Barclays Bank has reported that, although down on the record figures seen in 2006 and early 2007, these numbers are the highest in the past three quarters, reflecting the resilience of business start-ups.
The number of start-ups and closures was also roughly the same for this quarter (99,900 closures), compared with previous quarters in which there were significantly greater numbers of closures (Q4 2007: start-ups 86,400, closures 111,900).
In terms of sectors, the most popular industries for start-ups were business and financial services (27,500 start-ups), construction (15,100) and retail (10,700).
John Davis, marketing director for local business at Barclays, observes that small business entrepreneurs are finding opportunities in the marketplace: ‘They are entering in reduced numbers, reflecting an uncertainty over short-term economic prospects, but clearly there’s a feeling that there is never a bad time to start a good business.
‘We do anticipate further modest reductions in both start-ups and closures during the remainder of the year, set against the high numbers in recent years.’

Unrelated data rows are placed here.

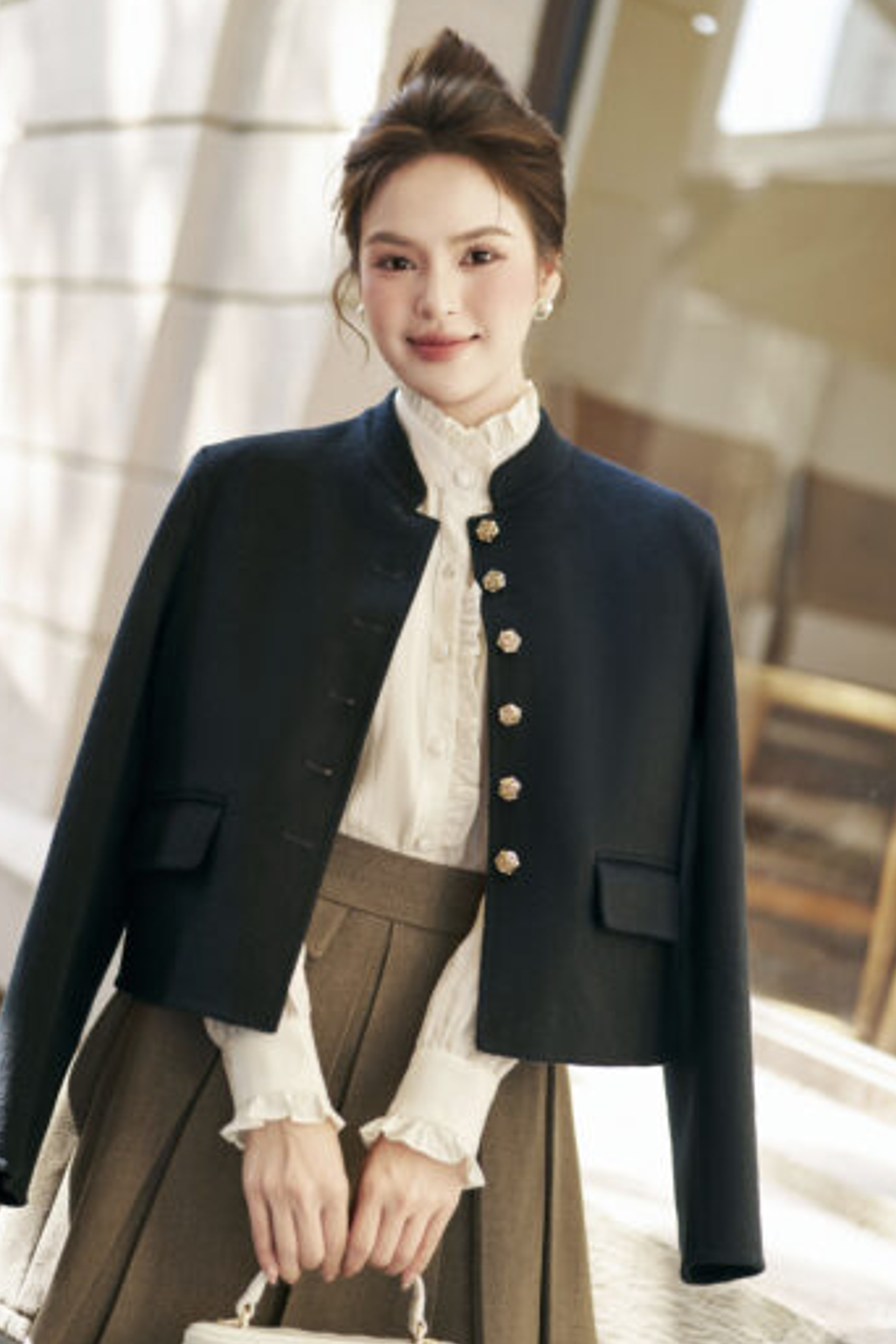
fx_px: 2538
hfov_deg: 20.0
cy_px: 668
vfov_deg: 29.7
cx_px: 386
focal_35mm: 68
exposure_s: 1/1000
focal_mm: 50
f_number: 1.4
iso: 400
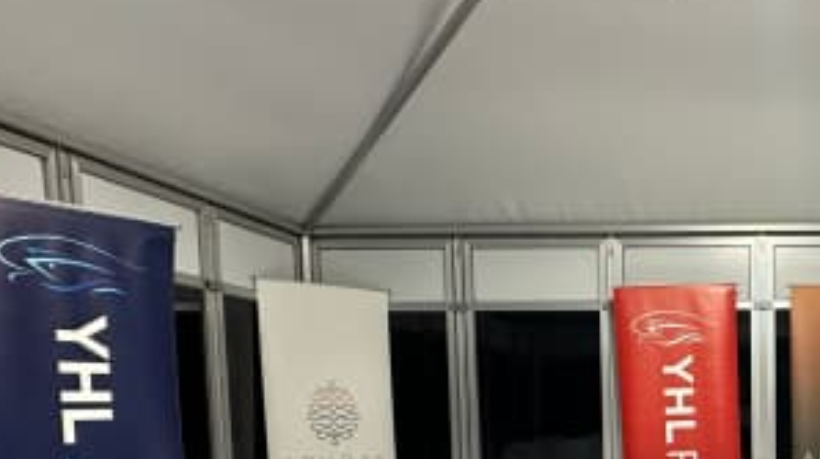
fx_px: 891
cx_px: 754
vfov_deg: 26.7
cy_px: 497
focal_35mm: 41
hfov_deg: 44.5
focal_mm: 2.22
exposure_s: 1/99
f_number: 2.2
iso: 200
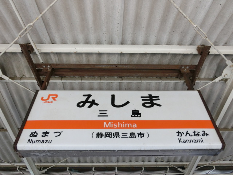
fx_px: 168
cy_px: 88
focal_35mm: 25
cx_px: 116
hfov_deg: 69.4
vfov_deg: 54.9
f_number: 3.5
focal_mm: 4.5
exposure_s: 1/125
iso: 100
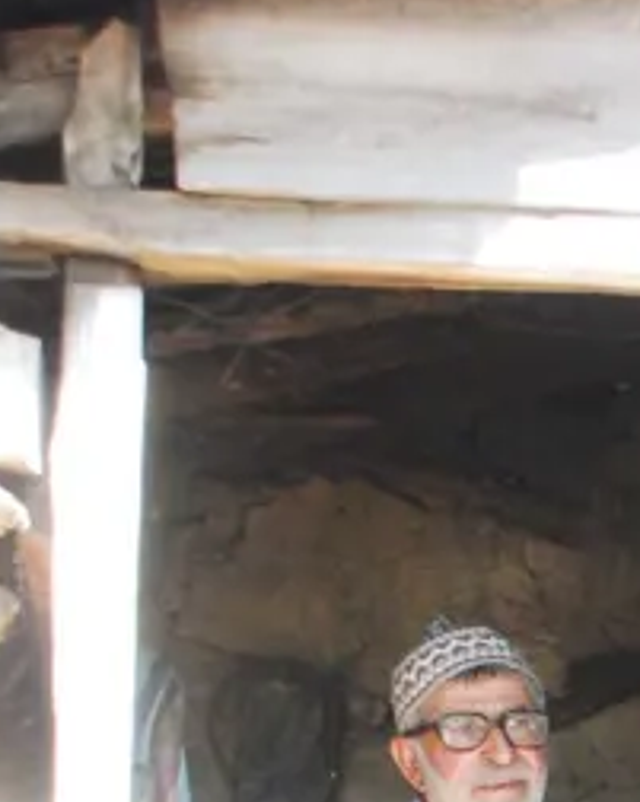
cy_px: 902
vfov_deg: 13.7
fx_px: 3273
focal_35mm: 138
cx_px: 1184
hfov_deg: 10.4
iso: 800
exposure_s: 1/80
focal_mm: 28
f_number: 4.5
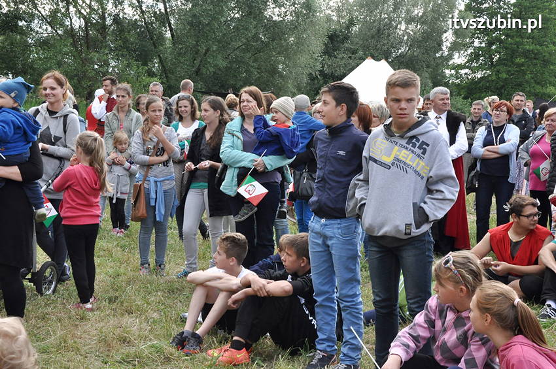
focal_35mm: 57
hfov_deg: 35.1
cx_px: 278
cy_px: 184
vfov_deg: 23.7
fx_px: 879
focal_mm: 38
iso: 1250
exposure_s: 1/160
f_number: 16
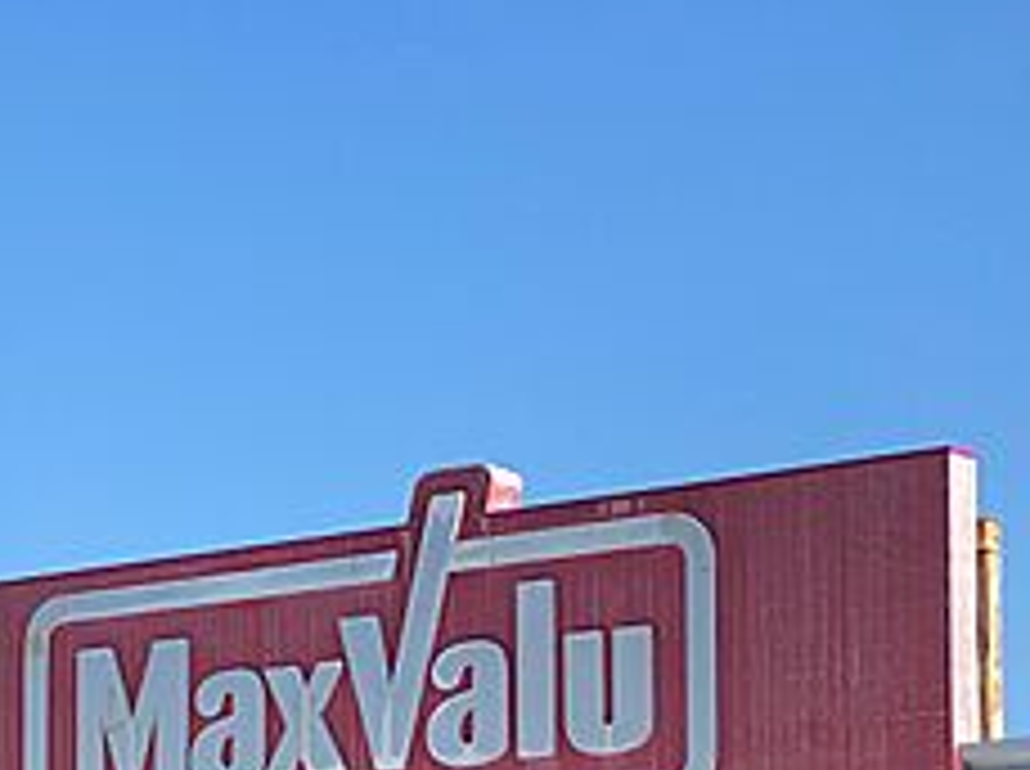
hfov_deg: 13.7
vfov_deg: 10.3
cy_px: 934
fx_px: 4189
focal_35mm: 141
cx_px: -81
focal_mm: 6
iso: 20
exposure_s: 1/1370
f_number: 2
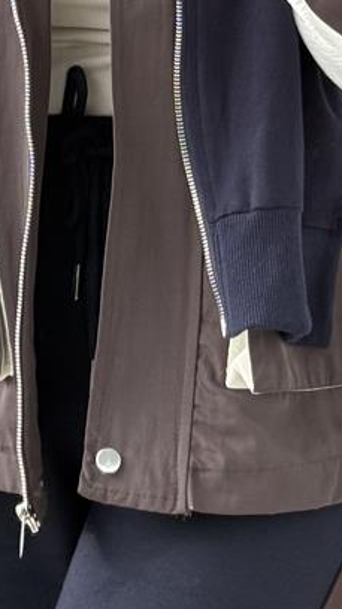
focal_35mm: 171
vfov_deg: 12.5
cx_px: 190
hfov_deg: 7.1
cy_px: 25
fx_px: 2761
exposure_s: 1/122
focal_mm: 6.76
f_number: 1.78
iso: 50
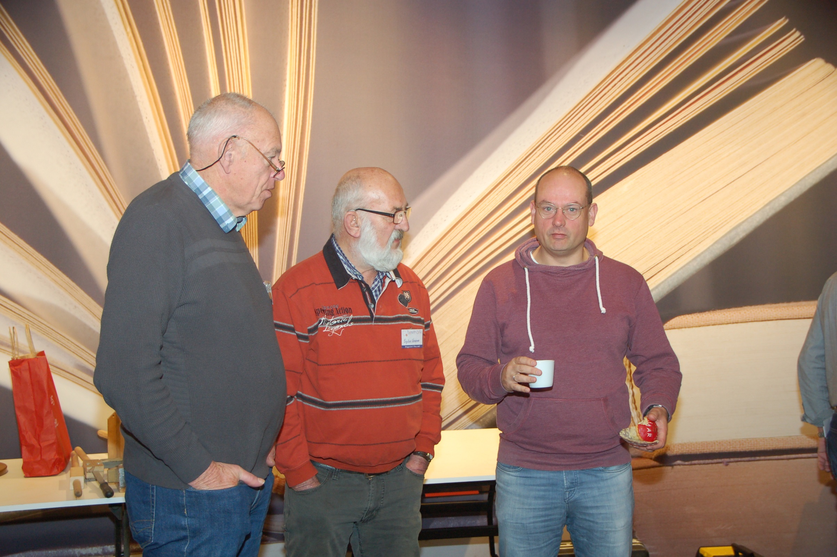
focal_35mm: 51
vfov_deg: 26.4
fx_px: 1185
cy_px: 278
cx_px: 418
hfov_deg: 38.9
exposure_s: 1/60
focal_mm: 34
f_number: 4.5
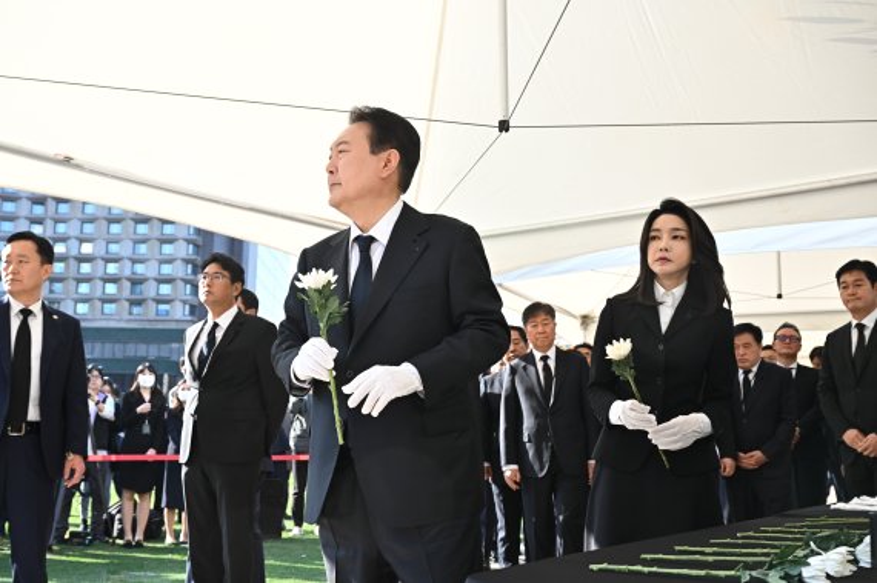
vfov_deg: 33.3
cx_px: 438
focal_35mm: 40
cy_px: 292
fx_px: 974
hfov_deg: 48.5
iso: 800
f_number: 6.3
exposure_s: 1/500
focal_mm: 40
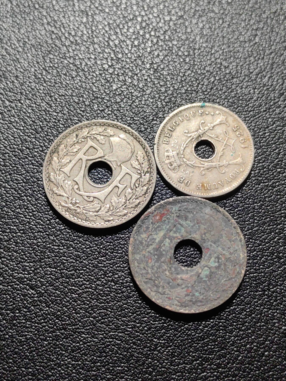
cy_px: 190
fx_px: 529
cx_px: 143
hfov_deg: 30.3
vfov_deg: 39.7
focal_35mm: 48
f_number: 2
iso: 125
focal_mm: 5.75
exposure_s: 1/100
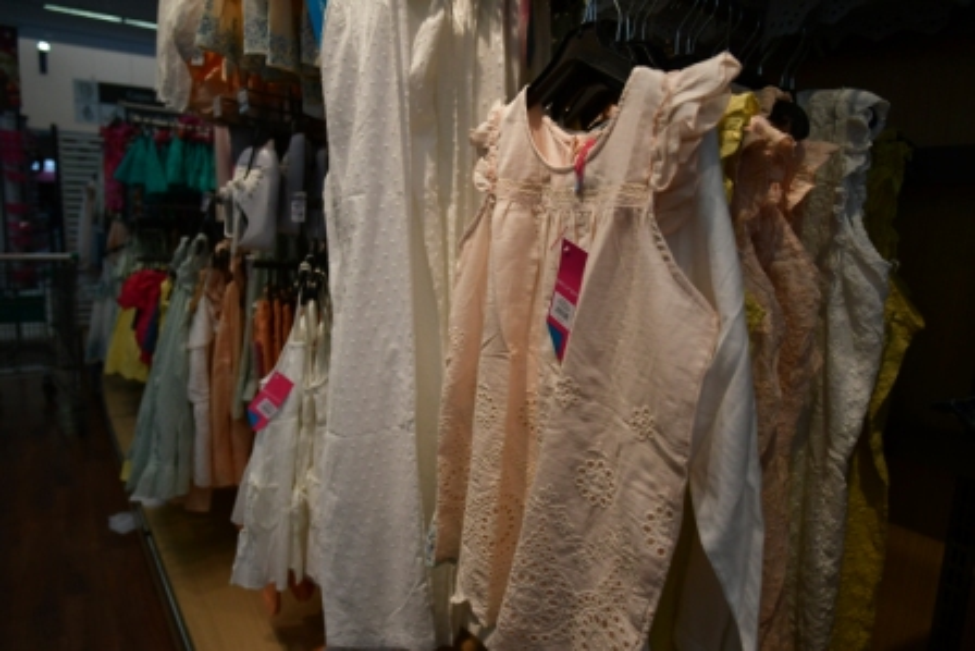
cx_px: 488
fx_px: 650
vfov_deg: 53.2
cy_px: 326
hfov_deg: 73.7
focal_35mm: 24
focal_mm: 16
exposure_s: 1/2000
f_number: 3.2
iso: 1250
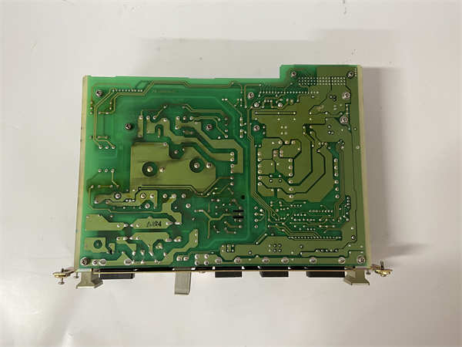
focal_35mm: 26
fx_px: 347
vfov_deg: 53.1
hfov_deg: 67.3
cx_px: 231
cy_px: 174
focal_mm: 4.25
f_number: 1.8
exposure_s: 1/50
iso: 125
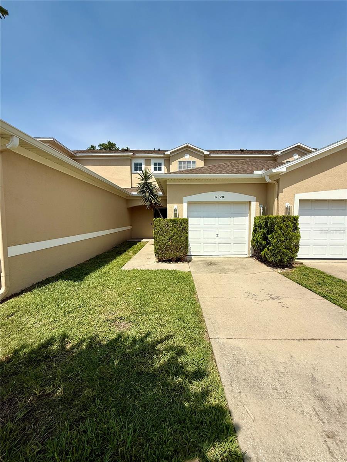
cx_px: 174
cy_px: 231
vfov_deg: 102.1
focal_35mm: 14
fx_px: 187
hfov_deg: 85.7
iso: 50
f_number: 2.2
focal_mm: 2.22
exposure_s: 1/3289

Accompanying the latest figures for starts and closures are estimates on the contribution of non-UK nationals to small businesses. These indicate that ten per cent of mainstream businesses* and 15 per cent of start-ups in 2007 involved an owner-manager from outside the UK.
‘These figures show the great contribution being made to the UK economy by non-UK nationals,’ adds Davis. ‘There is a lot of skilled labour going into these start-ups – for instance, in the health, education and social work sectors, where over one in six start-ups have involvement from non-UK nationals.’